The RBD is located within the spike of the virus and is what allows it to dock and gain entry into cells it infects.
The question becomes, said Gershoni: To what extent are the antibodies produced against the original spike protein going to be able to recognize a modified spike protein, that is the mutant spike, and neutralize the variant viral strain?
The answer is that it depends how many mutations there are.
Gershoni equated the situation to what it is like for people today, wearing masks, to protect themselves from the coronavirus.
“People have numerous discriminating features that help us recognize one another,” he said. “Yet, nonetheless, people walking around with 50% of their faces covered by masks are still easily recognized.”
He added that “vaccines cause our bodies to develop multiple types of antibodies recognizing many overlapping aspects of the RBD, and therefore, a single mutation – or even two or three – in the RBD should not render the panel of neutralizing antibodies ineffective.”
Are the UK and South African mutations in the spike?
“We do know most definitely that some of the changes in the UK and South African mutations are in the spike,” he said.
Could these mutations also impact treatment of the virus?
Gershoni said that this is more likely.
US President Donald Trump received an experimental antibody treatment, for example, that bound to a region on the main surface of the spike protein.
“This therapy uses two unique antibodies as opposed to a broad collection of numerous antibodies,” such as are developed by vaccines, Gershoni explained. “If, in fact, the mutation affects the binding of precisely those antibodies used for therapy, then it may reduce the efficacy of that particular treatment.”
On Wednesday, Prof. Sharon Alroy-Preis, head of Public Health Services, told a Knesset committee that the South African variant is more disturbing than the UK mutation because it can cause severe morbidity among the young.

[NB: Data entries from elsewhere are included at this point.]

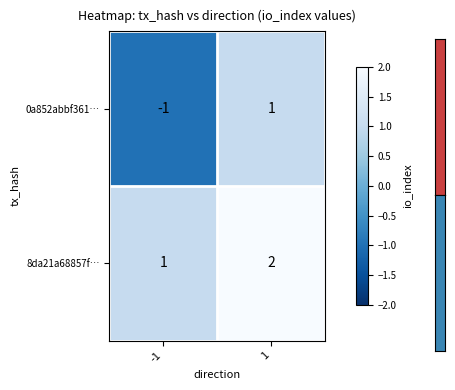

Which series has the largest range (max minus min)?

0a852abbf361…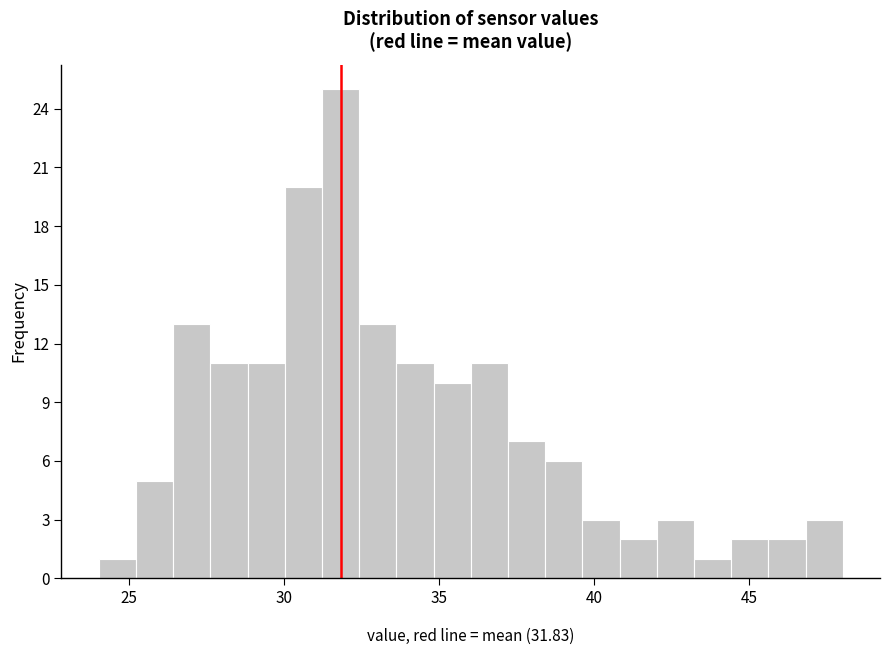

Around what value on the x-axis is the tallest bar? Give the approximate position of its centre, as read against the axis.

32.0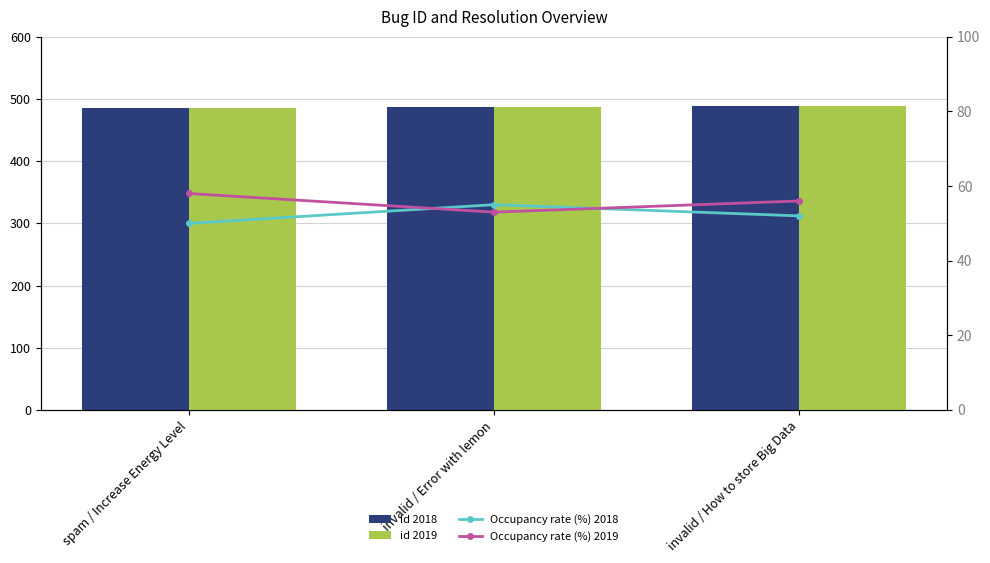

At which category does the chart reach its minimum across all series?

spam / Increase Energy Level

“Its effect on the vaccine is not yet clear, and there is a worrying preliminary study,” Alroy-Preis said, noting that “it is suspected that the effectiveness of vaccines against it is less good.

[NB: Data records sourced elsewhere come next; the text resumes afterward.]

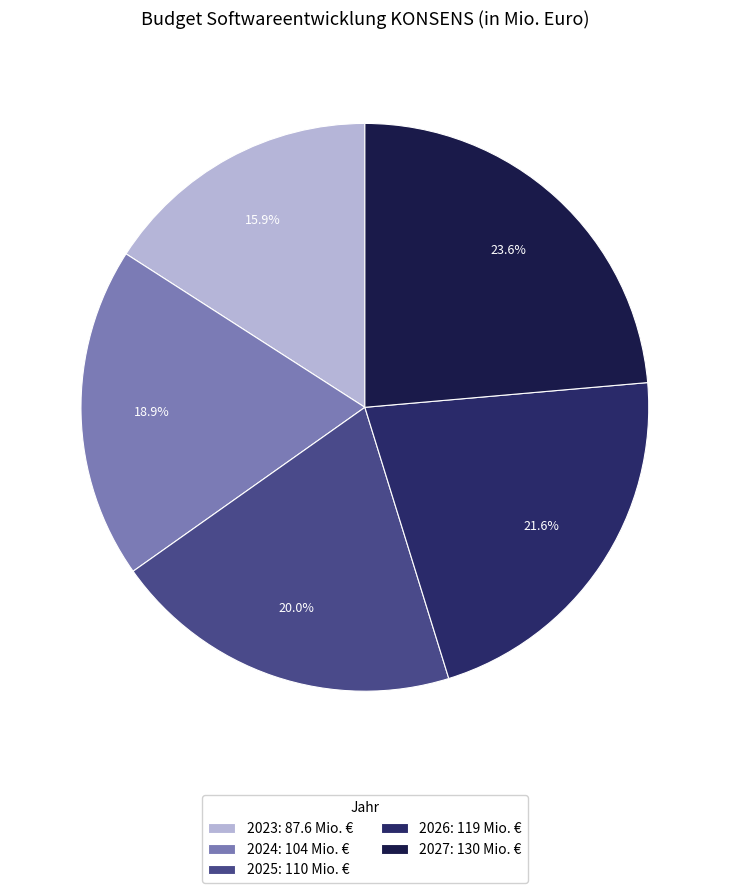

The 2024 slice represents 26% of the pie. True or false?

False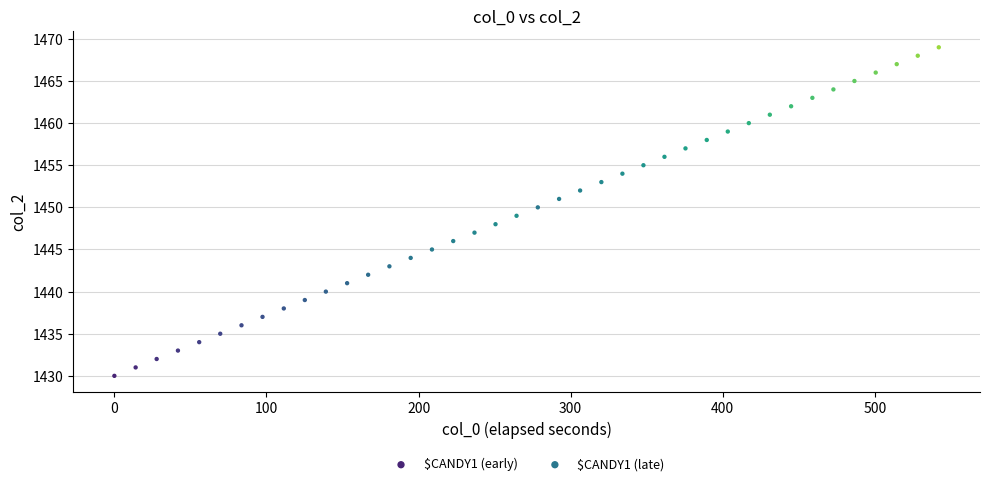

Which series reaches the maximum Y coordinate?

$CANDY1 (late)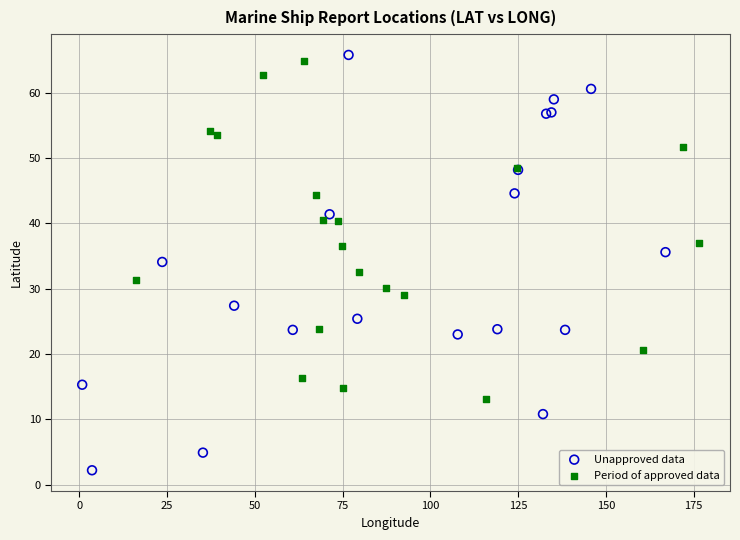

Which series contains the lowest Y value?

Unapproved data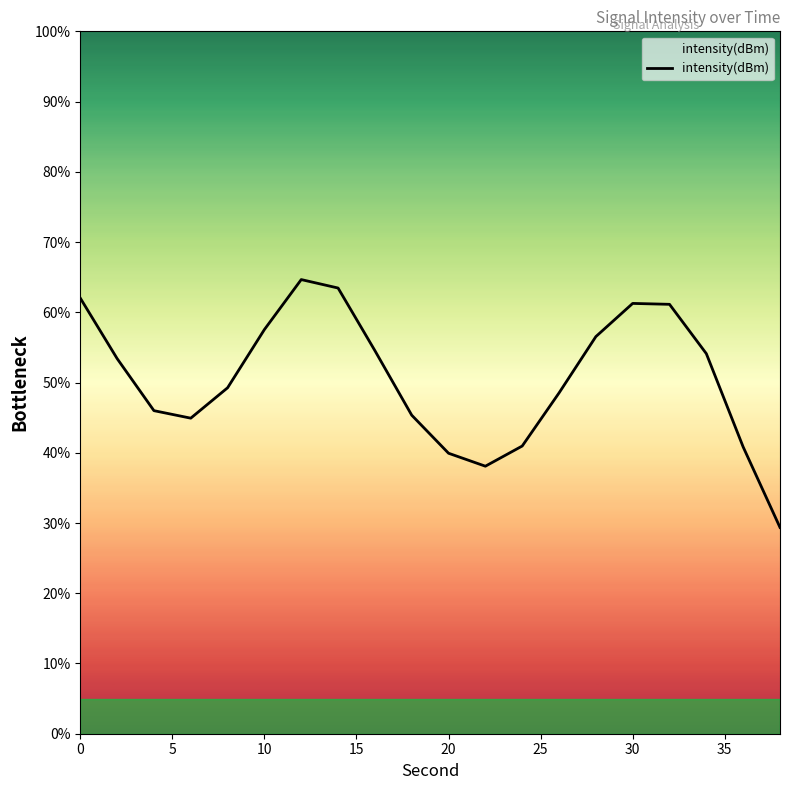

What is the greatest value displayed?

64.7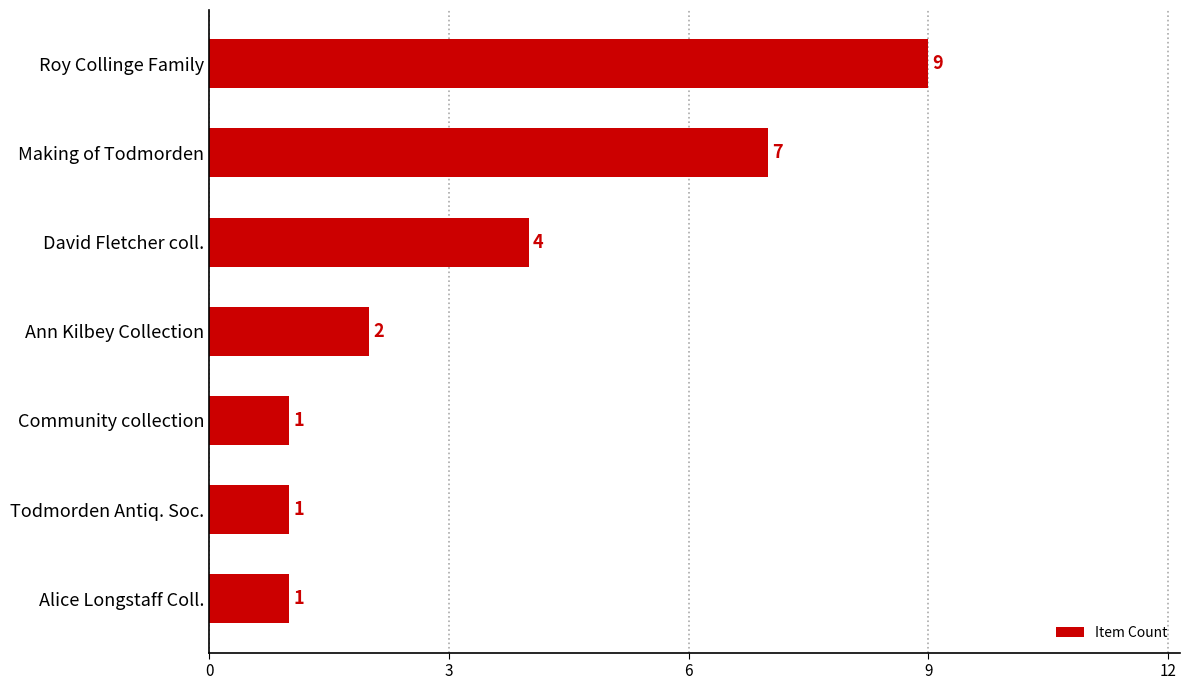

What is the difference between the maximum and minimum values?

8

How could we learn if the vaccines will effectively neutralize these mutations and other variants that will emerge in the future?
According to Gershoni, the most direct way of testing this would be if Pfizer or Moderna, for example, used serum taken from the vaccinated participants in the Phase III clinical trial and tested their ability to inactivate and neutralize the mutant viruses and other strains in laboratory experiments.
“I expect that this is what is being done,” he said. “The concerns raised by scientists and practitioners in the absence of such controlled experiments are for the moment theoretical.”
So, is there a danger that the Pfizer and Moderna vaccines are no longer effective?
“I honestly don’t believe so,” said Gershoni. “Therefore we must continue to aggressively vaccinate.”